# Please welcome a future aquarist



## titan97 (Feb 14, 2005)

Well, my wife finally went into labor Monday night. My new daughter Allegra Jane Gebhardt was born at 1:38AM on March 22. She weighed 8 pounds, 4 ounces and is 20 inches long. My wife went through the 5 hours of labor with no epidural. She was a real trooper.

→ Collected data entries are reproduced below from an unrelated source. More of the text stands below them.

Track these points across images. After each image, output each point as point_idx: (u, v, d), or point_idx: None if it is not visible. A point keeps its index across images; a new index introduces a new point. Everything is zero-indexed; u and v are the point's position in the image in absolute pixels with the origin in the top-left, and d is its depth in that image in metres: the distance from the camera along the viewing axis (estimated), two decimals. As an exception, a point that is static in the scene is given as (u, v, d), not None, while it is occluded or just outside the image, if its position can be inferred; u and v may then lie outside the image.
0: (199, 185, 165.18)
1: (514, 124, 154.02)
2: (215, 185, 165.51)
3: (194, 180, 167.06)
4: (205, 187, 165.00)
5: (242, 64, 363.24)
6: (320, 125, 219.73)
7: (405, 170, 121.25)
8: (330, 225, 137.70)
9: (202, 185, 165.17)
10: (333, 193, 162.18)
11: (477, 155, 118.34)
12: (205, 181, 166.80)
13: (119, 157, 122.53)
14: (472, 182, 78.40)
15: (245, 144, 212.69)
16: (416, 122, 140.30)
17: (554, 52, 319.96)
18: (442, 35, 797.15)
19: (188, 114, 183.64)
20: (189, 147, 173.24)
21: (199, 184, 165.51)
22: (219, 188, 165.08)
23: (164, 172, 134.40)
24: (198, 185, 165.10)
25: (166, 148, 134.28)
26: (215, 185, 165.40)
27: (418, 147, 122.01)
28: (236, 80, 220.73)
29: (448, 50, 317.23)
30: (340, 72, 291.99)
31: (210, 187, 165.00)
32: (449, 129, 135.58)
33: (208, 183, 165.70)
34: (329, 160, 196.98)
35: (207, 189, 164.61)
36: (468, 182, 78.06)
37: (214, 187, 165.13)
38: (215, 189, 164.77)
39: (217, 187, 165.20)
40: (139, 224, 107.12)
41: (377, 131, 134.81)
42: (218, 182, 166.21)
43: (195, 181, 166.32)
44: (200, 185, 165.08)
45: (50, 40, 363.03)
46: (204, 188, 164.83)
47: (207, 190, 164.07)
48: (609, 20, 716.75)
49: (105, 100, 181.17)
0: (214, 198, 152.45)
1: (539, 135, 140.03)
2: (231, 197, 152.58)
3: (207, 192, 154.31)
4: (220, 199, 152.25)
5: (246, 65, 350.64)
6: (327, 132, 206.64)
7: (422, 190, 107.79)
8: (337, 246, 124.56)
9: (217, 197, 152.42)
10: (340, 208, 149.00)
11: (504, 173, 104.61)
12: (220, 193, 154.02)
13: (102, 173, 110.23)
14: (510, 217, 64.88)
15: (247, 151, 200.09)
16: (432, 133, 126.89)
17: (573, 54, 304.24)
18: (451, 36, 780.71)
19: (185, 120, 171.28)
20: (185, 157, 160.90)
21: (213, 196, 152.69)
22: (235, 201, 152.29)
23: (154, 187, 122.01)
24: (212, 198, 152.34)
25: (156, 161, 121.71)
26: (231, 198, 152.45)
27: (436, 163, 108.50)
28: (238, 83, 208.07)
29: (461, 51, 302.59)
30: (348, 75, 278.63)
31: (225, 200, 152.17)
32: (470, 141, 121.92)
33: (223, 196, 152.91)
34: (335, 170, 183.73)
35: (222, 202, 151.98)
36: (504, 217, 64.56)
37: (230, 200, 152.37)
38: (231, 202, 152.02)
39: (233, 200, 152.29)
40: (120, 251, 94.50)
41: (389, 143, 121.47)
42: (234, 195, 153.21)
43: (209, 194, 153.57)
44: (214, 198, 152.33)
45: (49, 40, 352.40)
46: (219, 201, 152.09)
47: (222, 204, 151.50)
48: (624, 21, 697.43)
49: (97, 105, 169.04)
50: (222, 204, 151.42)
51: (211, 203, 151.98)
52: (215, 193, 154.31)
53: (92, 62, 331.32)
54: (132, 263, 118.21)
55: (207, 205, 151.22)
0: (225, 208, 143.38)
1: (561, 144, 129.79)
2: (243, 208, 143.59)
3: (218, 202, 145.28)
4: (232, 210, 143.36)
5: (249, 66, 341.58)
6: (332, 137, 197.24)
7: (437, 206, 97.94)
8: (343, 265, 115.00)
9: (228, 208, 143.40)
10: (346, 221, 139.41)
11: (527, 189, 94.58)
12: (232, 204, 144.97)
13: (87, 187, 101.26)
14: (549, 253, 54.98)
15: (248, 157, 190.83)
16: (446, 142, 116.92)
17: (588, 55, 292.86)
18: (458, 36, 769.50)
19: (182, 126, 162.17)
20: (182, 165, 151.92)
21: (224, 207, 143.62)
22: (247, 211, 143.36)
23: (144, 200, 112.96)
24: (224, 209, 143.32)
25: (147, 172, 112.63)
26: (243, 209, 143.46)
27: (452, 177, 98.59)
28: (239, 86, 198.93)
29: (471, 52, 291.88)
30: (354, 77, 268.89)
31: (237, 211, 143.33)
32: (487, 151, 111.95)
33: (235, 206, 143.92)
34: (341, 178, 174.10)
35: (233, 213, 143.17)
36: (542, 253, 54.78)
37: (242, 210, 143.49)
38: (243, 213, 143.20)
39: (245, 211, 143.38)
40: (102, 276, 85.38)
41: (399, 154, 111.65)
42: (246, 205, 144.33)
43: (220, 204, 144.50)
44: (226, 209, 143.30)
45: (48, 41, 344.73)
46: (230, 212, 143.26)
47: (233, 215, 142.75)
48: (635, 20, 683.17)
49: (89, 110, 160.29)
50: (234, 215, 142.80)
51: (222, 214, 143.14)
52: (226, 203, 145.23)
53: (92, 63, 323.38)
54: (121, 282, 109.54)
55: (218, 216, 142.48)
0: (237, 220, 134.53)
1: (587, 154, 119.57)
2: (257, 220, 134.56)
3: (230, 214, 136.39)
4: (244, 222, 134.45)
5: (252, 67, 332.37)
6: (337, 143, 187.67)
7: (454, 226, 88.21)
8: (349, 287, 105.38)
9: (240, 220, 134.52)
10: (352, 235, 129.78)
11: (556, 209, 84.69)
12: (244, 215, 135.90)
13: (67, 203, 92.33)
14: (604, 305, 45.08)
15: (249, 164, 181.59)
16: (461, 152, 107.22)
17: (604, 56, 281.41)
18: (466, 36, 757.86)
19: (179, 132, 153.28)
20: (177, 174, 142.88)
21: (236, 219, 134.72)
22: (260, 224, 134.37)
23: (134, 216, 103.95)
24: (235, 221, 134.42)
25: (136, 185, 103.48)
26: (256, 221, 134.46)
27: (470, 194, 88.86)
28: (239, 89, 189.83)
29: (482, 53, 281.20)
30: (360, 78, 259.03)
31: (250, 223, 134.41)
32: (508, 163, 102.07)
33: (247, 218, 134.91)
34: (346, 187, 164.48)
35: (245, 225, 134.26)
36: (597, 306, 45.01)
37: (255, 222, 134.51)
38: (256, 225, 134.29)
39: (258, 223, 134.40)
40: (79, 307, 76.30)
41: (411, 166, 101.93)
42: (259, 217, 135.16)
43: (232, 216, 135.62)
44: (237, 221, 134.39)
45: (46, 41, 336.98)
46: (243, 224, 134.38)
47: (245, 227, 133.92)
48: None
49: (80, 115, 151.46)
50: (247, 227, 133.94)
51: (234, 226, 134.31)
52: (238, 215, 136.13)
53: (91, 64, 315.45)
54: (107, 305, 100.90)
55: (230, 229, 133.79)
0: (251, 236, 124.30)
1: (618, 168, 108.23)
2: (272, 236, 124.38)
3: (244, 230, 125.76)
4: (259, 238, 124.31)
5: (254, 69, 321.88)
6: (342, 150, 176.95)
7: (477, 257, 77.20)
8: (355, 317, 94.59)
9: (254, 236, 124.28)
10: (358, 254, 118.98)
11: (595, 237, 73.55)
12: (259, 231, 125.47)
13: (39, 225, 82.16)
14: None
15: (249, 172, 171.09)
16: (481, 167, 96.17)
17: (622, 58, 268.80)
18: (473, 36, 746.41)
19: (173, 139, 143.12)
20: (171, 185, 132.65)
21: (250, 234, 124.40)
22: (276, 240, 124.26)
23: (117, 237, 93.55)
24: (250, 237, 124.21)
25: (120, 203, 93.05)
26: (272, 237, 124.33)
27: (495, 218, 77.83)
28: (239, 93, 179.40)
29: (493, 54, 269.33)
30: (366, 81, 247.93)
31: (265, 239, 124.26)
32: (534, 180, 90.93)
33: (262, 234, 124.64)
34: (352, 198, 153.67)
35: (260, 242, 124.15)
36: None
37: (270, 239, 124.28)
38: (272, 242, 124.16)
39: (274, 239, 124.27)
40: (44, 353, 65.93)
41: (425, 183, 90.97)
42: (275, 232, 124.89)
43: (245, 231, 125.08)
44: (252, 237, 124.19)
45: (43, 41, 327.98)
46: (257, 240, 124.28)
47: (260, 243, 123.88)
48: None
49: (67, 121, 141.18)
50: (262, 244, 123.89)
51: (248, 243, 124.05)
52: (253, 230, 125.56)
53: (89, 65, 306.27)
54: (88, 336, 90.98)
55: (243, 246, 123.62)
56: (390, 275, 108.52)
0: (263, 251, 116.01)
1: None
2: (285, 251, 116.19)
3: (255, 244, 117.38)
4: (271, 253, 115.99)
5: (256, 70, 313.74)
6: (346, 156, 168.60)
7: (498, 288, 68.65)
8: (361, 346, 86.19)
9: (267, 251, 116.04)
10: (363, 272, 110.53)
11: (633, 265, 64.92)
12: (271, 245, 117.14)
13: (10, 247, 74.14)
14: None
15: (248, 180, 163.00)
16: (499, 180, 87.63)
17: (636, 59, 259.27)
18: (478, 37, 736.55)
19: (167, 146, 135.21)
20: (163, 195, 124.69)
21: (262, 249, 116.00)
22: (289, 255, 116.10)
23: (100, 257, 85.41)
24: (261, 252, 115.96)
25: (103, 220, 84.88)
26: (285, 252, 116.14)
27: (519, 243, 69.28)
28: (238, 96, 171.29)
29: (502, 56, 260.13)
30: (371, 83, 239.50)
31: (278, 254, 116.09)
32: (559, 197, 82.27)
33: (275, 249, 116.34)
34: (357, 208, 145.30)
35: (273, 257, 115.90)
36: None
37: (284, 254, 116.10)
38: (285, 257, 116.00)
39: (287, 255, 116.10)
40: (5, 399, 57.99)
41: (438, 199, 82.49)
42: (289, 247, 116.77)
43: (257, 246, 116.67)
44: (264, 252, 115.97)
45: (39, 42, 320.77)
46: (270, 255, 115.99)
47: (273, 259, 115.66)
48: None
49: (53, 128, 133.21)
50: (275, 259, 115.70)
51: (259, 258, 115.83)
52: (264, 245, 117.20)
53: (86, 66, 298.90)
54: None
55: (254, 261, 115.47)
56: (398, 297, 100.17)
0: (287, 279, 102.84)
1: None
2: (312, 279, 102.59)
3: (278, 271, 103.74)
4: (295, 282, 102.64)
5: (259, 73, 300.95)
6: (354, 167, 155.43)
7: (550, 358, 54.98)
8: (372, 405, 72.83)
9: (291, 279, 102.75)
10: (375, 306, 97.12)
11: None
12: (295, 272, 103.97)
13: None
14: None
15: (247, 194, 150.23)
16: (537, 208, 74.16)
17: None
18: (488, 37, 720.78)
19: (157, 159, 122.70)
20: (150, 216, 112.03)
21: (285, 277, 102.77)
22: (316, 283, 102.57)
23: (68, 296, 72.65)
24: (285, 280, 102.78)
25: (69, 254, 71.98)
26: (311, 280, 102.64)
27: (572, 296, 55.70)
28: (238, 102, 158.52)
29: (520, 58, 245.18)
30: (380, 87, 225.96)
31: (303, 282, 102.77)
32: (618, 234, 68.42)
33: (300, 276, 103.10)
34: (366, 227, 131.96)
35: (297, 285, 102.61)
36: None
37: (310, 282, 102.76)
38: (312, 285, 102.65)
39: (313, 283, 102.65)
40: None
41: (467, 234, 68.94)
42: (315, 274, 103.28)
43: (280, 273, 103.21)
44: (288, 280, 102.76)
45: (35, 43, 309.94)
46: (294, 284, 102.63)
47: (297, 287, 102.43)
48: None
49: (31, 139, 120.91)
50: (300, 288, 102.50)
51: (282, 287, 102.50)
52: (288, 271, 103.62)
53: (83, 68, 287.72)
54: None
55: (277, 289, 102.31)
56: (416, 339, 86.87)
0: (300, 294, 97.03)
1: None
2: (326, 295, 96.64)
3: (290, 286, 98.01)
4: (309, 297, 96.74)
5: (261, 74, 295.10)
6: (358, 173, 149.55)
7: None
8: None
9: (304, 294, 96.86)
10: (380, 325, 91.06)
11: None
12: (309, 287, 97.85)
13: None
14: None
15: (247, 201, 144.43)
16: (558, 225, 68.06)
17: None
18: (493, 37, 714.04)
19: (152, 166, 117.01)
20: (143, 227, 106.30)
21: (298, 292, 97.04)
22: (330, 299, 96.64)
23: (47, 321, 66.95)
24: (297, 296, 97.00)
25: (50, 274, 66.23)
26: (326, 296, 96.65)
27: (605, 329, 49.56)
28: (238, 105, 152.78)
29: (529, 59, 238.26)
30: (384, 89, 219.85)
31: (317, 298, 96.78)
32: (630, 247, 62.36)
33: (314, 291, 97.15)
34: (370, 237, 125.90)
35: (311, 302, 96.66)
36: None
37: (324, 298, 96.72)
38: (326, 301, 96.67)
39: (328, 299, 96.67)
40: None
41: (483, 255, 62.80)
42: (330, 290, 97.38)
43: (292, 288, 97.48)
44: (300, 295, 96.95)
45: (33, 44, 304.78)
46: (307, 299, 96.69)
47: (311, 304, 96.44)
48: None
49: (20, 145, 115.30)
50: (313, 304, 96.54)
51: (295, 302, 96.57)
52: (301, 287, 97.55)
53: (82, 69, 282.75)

Edit: I'm trying to figure out why the pic isn't showing up.
Edit by Admin: You need to right click on the image itself and select properties. Take the image URL and add it to the post.


----------



## thaerin (Dec 12, 2004)

hey hey congratulations titan! Sounds like a healthy size girl. How old do you think she'll be when she gets bitten by the plant/fish bug?


----------



## titan97 (Feb 14, 2005)

Well, with my 2 year old twin boys, they loved to be set in front of my old 20 gal setup when they were 6 months old. Even now, when they see my newer setup, they yell out, "FISHY!"


----------



## MiamiAG (Jan 13, 2004)

CONGRATULATIONS!! She will have you under her finger in no time! I remember when mine was born. It's a real miracle. Enjoy.


----------



## JanS (Apr 14, 2004)

Congratulations! [smilie=k: 

What a nice pic!

Before you know it she'll be asking Dad for the car keys. ;-)


----------



## titan97 (Feb 14, 2005)

Thanks for fixing my screw-up Admin. I was just trying to follow Gnatster's directions in the photo-forum sticky. 

-Dustin

EDIT: And by screw-up, I don't mean knocking up my wife, because that would be . . . .wrong. [smilie=k:


----------



## TNguyen (Mar 20, 2005)

Congratulation!


Thanh


----------



## gnatster (Mar 6, 2004)

Congratulations!!!

Glad to hear Mom and baby are doing well.


----------



## trenac (Jul 16, 2004)

Congrats, Titan... She looks likes she is daddy's little girl already.


----------



## Piscesgirl (Feb 25, 2004)

Congratulations on the new bundle of joy!


----------